-- FRAGMENTO SELECCIONADO --
Sigamos algunas pistas…

Oscar Wilde encarna este movimiento rebelde e inconformista de la época y elige, tanto para su oficio de escritor como para su vida personal, un recurso de doble juego: la ironía.
La ironía es ese tipo de burla o chiste disfrazado de lenguaje serio y formal, que se convierte en las manos de Wilde en un estilete que se clava profundamente en las entrañas de la sociedad inglesa y que le sirve también para escapar de las propias penurias. Se cuenta, por ejemplo, que en una ocasión el autor fue arrastrado hasta una colina y golpeado con brutalidad por unos compañeros de Oxford que, fastidiados por sus maneras extravagantes y exquisitas, o por la brillantez de sus respuestas, quisieron darle una lección. Cuando terminaron de pegarle, Wilde se levantó del suelo serenamente, se arregló el traje y el cabello y, mirando a los lejos, dijo complacido: “Desde luego es delicioso el paisaje desde esta colina”.
La tendencia a la ironía, típica de nuestro autor, aparece en El fantasma de Canterville desde el principio. Al ser advertido Mr. Otis, el comprador del castillo, sobre la incómoda presencia de un fantasma, contesta burlonamente: “…me quedaré con el mobiliario y con el fantasma bajo inventario”.
Se verá cómo, a lo largo de la narración, el recurso de la ironía es presentado a menudo en boca de la familia Otis, personajes norteamericanos que sintetizan la crítica de Oscar Wilde al imperio inglés de fin de siglo. “Procedo de un país donde poseemos todo cuanto puede comprarse con dinero; y, con la flor de nuestros jóvenes que recorren en sus juergas el viejo mundo y privan a ustedes de sus mejores actrices y primadonnas, creo que si algo así como un fantasma existiese, pronto lo hubiéramos tenido en uno de nuestros museos públicos o lo exhibirían en cualquier espectáculo de feria”, dice Mr. Otis.

-- SECCIÓN DE DATOS --

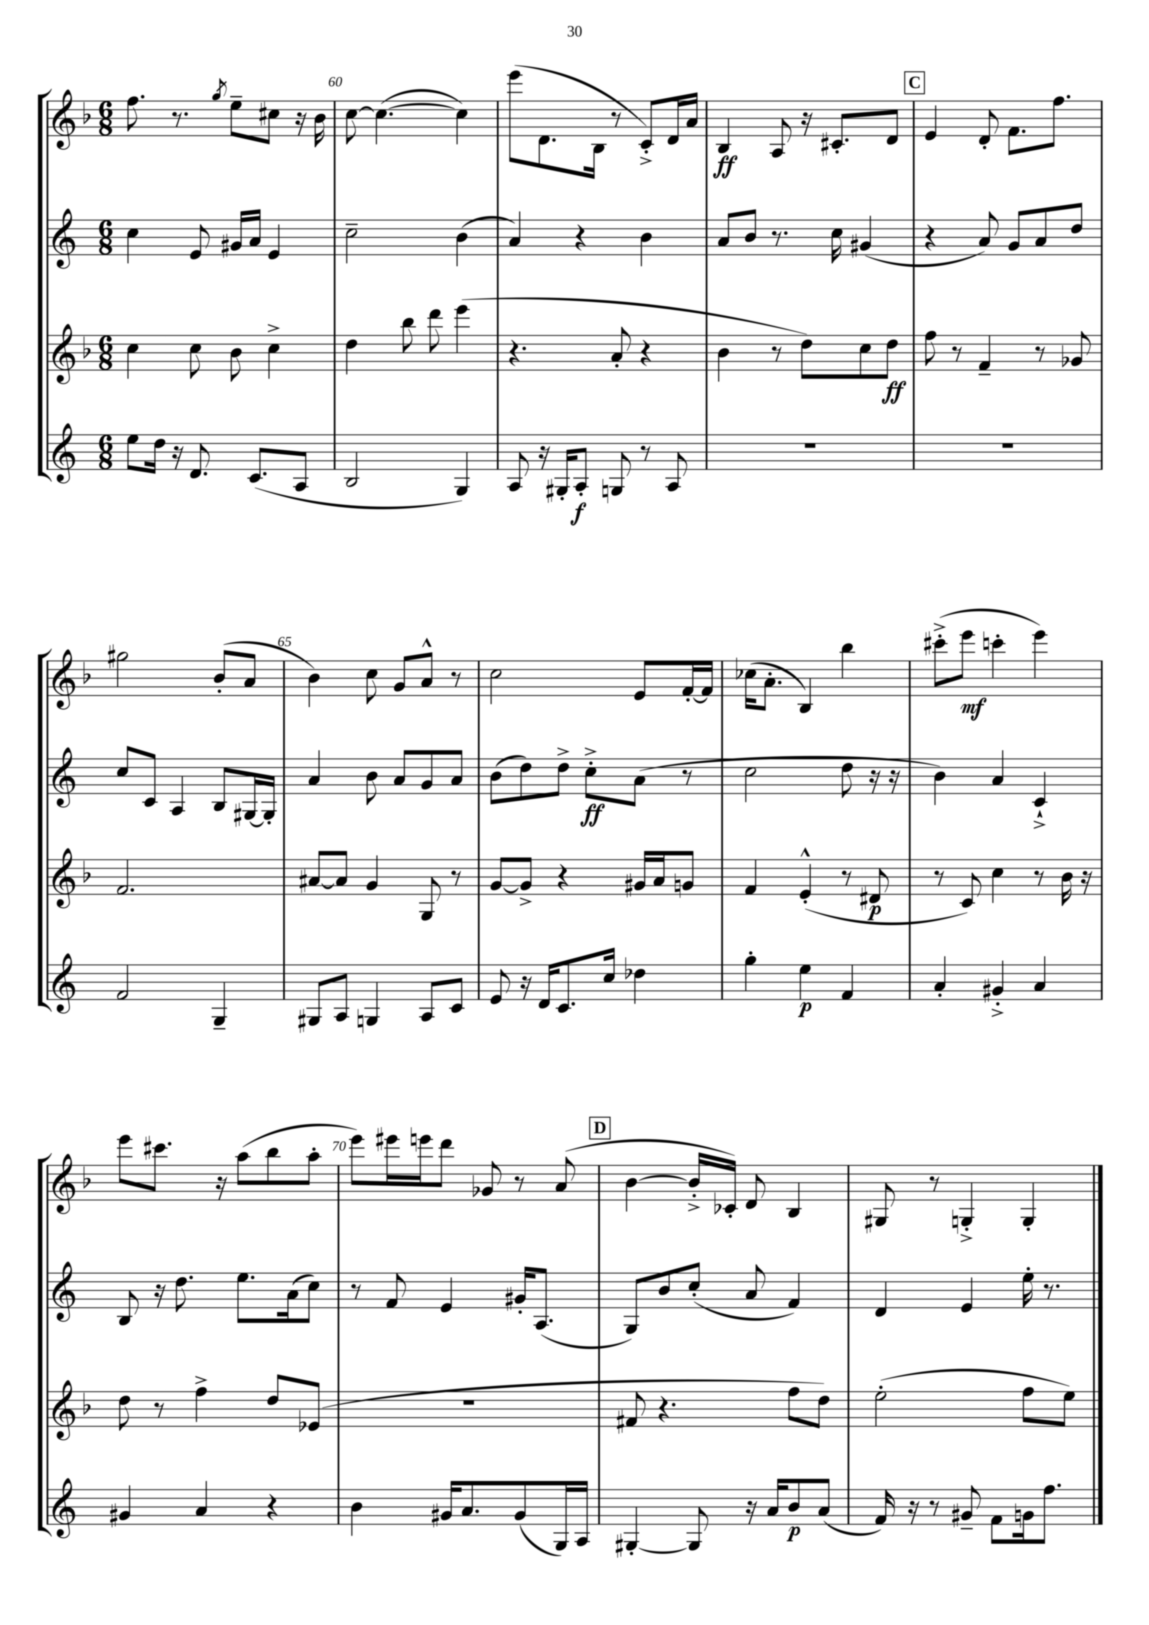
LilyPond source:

<<
\new StaffGroup <<
\new Staff = "s0" {
    \clef treble \key f \major \numericTimeSignature \time 6/8
    f''8. r8. \acciaccatura { g''8 } e''8-- cis''8 r16 bes'16 |
    c''8~ c''4.~( c''4) |
    e'''8( d'8. bes16 r8 c'8-.->) d'16 a'16 |
    bes4\ff a8 r16 cis'8.-. d'8 |
    \mark \markup { \box "C" } e'4 d'8-. f'8. f''8. |
    gis''2 bes'8-.( a'8 |
    bes'4) c''8 g'8 a'8-^ r8 |
    c''2 e'8 f'16~-. f'16 |
    ces''16( a'8.-. bes4) bes''4 |
    cis'''8-.->( e'''8\mf c'''4-. e'''4) |
    e'''8 cis'''8. r16 a''8( bes''8 a''8-. |
    e'''8) eis'''16 e'''16 d'''8 ges'8 r8 a'8( |
    \mark \markup { \box "D" } bes'4~ bes'16-.-> ces'16-.) d'8 bes4 |
    gis8 r8 g4-.-> g4-. \bar "|." |
}
\new Staff = "s1" {
    \clef treble \key c \major \numericTimeSignature \time 6/8
    c''4 e'8 gis'16 a'16 e'4 |
    c''2-- b'4( |
    a'4) r4 b'4 |
    a'8 b'8 r8. c''16 gis'4( |
    \mark \markup { \box "C" } r4 a'8) g'8 a'8 d''8 |
    c''8 c'8 a4 b8 gis16~ gis16-. |
    a'4 b'8 a'8 g'8 a'8 |
    b'8( d''8) d''8-> c''8-.->\ff a'8( r8 |
    c''2 d''8 r16 r16 |
    b'4) a'4 c'4-!-> |
    b8 r16 d''8. e''8. a'16( c''8) |
    r8 f'8 e'4 gis'16-. a8.( |
    \mark \markup { \box "D" } g8) b'8 c''8-.( a'8 f'4) |
    d'4 e'4 e''16-. r8. \bar "|." |
}
\new Staff = "s2" {
    \clef treble \key f \major \numericTimeSignature \time 6/8
    c''4 c''8 bes'8 c''4-> |
    d''4 bes''8 d'''8 e'''4( |
    r4. a'8-. r4 |
    bes'4 r8 d''8) c''8 d''8\ff |
    \mark \markup { \box "C" } f''8 r8 f'4-- r8 ges'8 |
    f'2. |
    ais'8~ ais'8 g'4 g8 r8 |
    g'8~ g'8-> r4 gis'16 a'16 g'8 |
    f'4 e'4-.-^( r8 dis'8\p |
    r8 c'8) c''4 r8 bes'16 r16 |
    d''8 r8 f''4-> d''8 ees'8( |
    R2. |
    \mark \markup { \box "D" } fis'8 r4. f''8 d''8) |
    e''2-.( f''8 e''8) \bar "|." |
}
\new Staff = "s3" {
    \clef treble \key c \major \numericTimeSignature \time 6/8
    e''8 d''16 r16 d'8. c'8.( a8 |
    b2 g4) |
    a8 r16 gis16-. a8-.\f g8 r8 a8 |
    R2. |
    \mark \markup { \box "C" } R2. |
    f'2 g4-- |
    gis8 a8 g4 a8 c'8 |
    e'8 r16 d'16 c'8. c''16 des''4 |
    g''4-. e''4\p f'4 |
    a'4-. gis'4-.-> a'4 |
    gis'4 a'4 r4 |
    b'4 gis'16 a'8. gis'8( g16) a16 |
    \mark \markup { \box "D" } gis4~-. gis8 r16 a'16 b'8\p a'8( |
    f'16) r16 r8 gis'8-- f'8 g'16 f''8. \bar "|." |
}
>>
>>
\layout { \context { \Score currentBarNumber = #59 \override BarNumber.break-visibility = ##(#f #t #t) barNumberVisibility = #(every-nth-bar-number-visible 5) } }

-- INSTRUCCIONES A SEGUIR --
¿Cómo se traduce al inglés esta oración del fragmento seleccionado: "La tendencia a la ironía, típica de nuestro autor, aparece en El fantasma de Canterville desde el principio."?

-- RESULTADO CORRECTO --
The tendency toward irony, typical of our author, appears in The Canterville Ghost from the very beginning.